Atilla Dorsay’ın yeni projeleri 

Dorsay, yeni projelerini de T24’te anlattı. “Hayatımızı anlatan muhteşem kadın dostlarım” kitabının devamı olacak, 30 kadını daha anlatacak ikinci bir kitap hazırlığı yapan Dorsay, “Irkçılığı Gördüm Tanıyorum” adlı kitap çalışmasını da tamamladığını söyledi. Dorsay’ın 80’lerden bu yana ırkçılık karşıtı yazılarından oluşan kitap, sonbaharda çıkacak. 2 yıl önce çıkan, “Bir Ömürden Seçilmiş Tablolar” adlı kitabının devamı olacak bir kitap yayınlamaya hazırlanan Dorsay, Attila İlhan, Onat Kutlar, Aziz Nesin, Vedat Türkali, Fikret Hakan gibi isimlerle yaşadığı polemiklerin yer alacağı bu kitabın isminin “Tartışmalar, Polemikler, Kavgalar” olabileceğini söyledi. 
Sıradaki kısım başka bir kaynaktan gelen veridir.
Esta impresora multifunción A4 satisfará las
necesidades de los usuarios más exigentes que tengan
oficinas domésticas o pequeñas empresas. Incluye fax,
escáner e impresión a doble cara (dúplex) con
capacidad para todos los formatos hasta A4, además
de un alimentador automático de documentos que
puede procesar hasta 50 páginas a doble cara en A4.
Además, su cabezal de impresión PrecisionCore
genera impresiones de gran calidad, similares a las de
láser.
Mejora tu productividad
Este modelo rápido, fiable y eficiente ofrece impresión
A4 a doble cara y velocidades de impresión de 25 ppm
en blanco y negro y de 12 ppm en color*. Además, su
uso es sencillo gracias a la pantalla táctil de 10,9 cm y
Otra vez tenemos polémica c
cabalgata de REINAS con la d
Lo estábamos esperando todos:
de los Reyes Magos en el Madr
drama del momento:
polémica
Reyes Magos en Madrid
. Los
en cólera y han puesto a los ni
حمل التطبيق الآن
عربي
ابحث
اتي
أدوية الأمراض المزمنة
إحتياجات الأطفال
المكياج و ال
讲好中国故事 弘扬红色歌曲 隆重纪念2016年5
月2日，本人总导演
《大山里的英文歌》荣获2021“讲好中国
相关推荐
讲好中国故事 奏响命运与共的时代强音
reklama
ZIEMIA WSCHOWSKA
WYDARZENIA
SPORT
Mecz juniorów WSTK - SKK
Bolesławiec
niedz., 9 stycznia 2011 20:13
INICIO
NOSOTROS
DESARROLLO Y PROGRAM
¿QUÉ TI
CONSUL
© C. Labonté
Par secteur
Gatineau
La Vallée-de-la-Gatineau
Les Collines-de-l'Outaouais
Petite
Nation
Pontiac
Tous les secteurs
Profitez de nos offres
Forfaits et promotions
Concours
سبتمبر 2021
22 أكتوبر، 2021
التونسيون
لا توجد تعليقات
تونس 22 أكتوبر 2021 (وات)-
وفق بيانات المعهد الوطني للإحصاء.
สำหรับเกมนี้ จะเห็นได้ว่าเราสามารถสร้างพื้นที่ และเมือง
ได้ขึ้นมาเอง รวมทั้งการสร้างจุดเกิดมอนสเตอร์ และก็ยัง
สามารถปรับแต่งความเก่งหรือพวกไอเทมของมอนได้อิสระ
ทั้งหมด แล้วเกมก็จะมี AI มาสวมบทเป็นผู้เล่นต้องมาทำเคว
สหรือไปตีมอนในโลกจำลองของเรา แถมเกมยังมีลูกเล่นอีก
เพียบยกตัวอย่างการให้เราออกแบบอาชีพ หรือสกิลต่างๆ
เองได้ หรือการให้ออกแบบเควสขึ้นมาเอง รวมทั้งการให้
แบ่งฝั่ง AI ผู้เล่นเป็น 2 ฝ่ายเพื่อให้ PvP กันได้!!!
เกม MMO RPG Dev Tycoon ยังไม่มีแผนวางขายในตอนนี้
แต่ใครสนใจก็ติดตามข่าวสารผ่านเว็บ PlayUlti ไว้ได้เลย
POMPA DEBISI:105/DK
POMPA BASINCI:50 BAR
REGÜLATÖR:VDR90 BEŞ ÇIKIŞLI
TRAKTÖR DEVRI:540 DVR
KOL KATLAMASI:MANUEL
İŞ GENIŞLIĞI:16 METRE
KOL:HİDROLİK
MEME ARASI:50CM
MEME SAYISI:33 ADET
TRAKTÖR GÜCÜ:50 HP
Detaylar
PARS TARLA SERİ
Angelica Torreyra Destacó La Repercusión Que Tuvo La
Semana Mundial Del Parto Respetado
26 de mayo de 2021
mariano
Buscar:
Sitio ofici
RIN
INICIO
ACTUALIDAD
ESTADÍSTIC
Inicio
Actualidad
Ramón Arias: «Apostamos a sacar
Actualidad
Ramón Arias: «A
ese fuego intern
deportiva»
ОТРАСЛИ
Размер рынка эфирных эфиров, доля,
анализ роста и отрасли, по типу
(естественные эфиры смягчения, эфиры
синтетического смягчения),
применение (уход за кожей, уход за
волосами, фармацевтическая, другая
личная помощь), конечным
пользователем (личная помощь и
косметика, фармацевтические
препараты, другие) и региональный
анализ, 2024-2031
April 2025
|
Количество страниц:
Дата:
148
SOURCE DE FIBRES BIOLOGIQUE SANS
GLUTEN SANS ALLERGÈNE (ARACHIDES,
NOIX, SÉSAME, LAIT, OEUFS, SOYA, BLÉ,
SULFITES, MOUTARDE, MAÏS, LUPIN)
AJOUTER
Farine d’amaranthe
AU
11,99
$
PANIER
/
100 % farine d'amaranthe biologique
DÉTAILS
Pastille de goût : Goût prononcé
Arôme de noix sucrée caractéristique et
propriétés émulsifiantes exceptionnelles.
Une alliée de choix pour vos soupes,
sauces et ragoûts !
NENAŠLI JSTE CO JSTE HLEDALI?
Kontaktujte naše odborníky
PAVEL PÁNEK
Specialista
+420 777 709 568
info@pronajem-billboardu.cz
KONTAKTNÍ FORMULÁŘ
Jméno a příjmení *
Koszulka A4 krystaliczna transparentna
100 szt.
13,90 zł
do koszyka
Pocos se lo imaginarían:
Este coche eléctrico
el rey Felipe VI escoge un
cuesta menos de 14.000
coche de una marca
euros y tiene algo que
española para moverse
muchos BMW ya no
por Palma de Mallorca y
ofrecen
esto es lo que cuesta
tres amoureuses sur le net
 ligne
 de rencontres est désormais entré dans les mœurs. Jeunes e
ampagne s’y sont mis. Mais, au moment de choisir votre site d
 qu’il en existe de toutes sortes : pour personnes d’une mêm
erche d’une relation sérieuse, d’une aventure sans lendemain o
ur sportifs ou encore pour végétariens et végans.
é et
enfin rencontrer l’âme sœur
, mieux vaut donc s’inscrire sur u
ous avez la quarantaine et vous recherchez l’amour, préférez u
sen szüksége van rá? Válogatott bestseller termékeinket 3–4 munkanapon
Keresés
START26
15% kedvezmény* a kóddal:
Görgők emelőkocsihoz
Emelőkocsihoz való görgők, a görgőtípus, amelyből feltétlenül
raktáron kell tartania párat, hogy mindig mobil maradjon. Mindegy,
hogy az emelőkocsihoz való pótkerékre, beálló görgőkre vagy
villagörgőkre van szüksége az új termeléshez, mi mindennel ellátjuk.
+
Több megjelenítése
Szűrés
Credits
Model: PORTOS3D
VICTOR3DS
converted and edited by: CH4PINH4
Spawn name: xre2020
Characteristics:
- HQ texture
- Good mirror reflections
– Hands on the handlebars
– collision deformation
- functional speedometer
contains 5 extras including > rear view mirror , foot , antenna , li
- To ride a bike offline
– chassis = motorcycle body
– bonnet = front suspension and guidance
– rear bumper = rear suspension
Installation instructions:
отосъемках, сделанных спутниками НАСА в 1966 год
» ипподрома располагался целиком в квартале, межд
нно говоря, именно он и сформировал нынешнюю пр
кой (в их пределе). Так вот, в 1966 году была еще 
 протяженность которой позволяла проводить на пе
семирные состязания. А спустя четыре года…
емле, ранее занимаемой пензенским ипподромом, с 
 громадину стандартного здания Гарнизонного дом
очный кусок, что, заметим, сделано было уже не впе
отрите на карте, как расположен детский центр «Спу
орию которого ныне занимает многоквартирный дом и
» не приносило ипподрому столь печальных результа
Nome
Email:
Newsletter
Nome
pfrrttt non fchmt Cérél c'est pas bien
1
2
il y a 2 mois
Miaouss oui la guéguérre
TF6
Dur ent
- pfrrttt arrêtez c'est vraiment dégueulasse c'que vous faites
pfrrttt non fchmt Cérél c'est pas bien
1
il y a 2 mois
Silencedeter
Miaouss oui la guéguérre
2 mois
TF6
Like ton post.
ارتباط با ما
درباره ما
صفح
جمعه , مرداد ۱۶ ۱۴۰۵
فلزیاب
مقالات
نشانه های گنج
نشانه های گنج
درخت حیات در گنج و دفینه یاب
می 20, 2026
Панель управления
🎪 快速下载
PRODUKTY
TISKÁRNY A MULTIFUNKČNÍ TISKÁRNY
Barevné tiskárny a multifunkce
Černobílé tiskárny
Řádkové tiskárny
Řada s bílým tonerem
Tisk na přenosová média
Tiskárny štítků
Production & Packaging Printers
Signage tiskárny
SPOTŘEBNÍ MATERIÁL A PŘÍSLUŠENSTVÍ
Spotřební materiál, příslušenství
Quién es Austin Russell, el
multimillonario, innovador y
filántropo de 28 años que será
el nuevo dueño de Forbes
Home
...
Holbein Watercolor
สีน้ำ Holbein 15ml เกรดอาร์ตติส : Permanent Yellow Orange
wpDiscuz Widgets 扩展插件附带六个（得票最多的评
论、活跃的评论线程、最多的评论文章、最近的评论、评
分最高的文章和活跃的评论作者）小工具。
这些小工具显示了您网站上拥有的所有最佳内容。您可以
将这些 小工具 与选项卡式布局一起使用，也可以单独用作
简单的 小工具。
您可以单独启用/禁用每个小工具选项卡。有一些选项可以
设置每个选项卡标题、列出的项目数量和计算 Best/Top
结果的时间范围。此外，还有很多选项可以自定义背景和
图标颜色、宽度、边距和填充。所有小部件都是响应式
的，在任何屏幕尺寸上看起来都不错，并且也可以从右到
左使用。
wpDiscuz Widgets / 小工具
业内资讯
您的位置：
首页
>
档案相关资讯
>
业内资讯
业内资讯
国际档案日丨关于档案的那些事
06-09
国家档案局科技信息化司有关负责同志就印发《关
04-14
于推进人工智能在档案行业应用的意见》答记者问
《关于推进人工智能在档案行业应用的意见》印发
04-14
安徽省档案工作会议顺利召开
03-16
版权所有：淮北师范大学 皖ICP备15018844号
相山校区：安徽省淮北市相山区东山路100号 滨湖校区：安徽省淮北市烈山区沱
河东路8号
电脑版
“Pandemi biterse bu işler düzelir”

Atilla Dorsay, “Pandemi sonrası sinemaya ve tiyatroya dair gelecek tasavvurunuz nedir?” sorusuna ise şu yanıtı verdi: 

“Pandemi biterse, bitmeye doğru yaklaşırsa bu işler düzelir. Hakikatten düzelir. Çünkü sinema bir alışkanlık oldu. Türkiye’de de İstanbul’da da ilk sinemalar açılalı yüz yılı geçti. 1895 yılında keşfedildi sinema, hemen arkasından Beyoğlu’nda bir sinema açıldı. Yüz küsur yıldır kitleler salonlarda film görmeye öyle alıştı ki bunun birkaç yıllık bir süre içinde kaybolacağını düşünmek mümkün değil. Tiyatro da aynı şey. İstanbul, her zaman bir tiyatro başkenti olmuştur ve yine öyle olacak. Emin olun, bu konularda çok iyimserim.”